If You Only Remember One Thing
The commission model debate is not about saving a few dollars per lot. It is about whether, during the next capital flight event — and there will be one — your broker's spread widening is market-driven or margin-driven. The zero-commission structure makes that question permanently unanswerable. The transparent commission structure answers it by design.
January 1999 was not the last time a central bank abandoned a peg overnight and sent capital scrambling through offshore brokers. It was not even the most dramatic. But it was early enough in the retail forex era that the lesson got buried under two decades of marketing that taught traders to celebrate "zero commission" as a benefit rather than recognize it as the removal of a disclosure mechanism.

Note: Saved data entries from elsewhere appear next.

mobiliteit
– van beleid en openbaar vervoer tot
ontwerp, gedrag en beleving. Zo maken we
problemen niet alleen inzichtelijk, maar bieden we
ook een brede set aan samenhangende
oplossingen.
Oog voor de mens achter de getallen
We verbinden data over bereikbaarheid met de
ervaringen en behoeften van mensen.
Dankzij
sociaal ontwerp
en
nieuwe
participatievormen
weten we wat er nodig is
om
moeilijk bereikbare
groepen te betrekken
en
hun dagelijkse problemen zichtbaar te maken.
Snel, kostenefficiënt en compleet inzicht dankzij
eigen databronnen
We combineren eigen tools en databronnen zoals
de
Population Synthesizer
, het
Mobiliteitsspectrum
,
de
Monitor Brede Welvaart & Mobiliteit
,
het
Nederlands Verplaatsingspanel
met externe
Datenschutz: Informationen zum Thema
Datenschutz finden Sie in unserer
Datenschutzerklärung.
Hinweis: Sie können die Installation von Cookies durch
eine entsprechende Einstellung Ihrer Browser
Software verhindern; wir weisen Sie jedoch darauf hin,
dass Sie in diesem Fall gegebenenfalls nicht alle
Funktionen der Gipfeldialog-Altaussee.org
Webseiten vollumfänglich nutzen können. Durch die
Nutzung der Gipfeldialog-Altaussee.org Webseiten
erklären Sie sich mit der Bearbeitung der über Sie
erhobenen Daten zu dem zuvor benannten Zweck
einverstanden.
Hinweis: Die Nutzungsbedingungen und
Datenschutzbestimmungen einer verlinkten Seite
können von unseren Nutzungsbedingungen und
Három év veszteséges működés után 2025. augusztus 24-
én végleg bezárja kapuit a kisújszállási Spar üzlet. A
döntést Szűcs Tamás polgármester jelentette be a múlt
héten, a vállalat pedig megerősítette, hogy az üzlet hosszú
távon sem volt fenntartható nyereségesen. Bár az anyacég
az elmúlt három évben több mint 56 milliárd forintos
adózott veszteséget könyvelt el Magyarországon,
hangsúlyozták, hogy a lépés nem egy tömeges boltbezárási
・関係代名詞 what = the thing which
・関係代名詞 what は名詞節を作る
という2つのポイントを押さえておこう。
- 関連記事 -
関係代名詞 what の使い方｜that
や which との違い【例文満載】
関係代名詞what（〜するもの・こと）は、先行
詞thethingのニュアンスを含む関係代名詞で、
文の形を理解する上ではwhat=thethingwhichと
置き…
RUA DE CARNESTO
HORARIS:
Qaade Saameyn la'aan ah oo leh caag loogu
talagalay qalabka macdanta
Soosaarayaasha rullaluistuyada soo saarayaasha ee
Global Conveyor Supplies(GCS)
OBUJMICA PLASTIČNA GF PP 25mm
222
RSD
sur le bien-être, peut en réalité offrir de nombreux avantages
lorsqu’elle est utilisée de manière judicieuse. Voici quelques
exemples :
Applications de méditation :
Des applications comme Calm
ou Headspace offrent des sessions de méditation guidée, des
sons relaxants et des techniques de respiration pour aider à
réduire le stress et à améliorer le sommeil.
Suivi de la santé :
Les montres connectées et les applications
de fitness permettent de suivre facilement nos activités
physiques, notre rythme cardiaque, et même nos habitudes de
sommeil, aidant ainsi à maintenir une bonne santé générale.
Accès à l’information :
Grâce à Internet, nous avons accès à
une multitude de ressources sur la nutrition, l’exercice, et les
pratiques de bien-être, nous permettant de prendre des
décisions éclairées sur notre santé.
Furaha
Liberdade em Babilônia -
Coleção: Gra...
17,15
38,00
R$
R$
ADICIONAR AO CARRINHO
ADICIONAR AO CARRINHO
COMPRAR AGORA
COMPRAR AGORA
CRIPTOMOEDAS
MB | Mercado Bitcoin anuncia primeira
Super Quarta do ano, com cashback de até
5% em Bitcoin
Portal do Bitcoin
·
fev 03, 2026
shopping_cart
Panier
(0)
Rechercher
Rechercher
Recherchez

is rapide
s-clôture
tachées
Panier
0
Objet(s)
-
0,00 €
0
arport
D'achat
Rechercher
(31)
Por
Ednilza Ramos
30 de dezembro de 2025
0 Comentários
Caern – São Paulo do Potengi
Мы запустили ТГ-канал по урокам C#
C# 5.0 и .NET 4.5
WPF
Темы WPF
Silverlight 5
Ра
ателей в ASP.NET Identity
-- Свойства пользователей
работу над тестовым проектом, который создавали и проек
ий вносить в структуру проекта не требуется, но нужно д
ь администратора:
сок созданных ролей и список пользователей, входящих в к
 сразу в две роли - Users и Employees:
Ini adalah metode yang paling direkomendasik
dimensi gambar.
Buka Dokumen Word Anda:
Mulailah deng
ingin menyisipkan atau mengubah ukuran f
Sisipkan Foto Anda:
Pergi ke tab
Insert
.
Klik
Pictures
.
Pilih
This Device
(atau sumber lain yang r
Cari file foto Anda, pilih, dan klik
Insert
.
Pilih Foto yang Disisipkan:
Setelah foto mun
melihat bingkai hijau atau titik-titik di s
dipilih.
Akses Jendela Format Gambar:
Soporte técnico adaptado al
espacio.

Three dates ahead will test whether anything has changed. August 2026: the FCA's consultation on retail CFD cost-transparency requirements closes, and the final rule will either mandate spread decomposition or leave the current opacity intact. November 2026: CySEC's updated MiFID II transposition review is expected to address execution-quality reporting for retail accounts — specifically whether brokers must separate market spread from markup in trade confirmations. Q1 2027: ASIC's scheduled review of its Product Intervention Order on CFDs, which could extend spread-disclosure requirements beyond the current leverage caps. Each of these will either force the receipt to show its components or confirm that the architecture the real float exploited in 1999 remains the industry's default.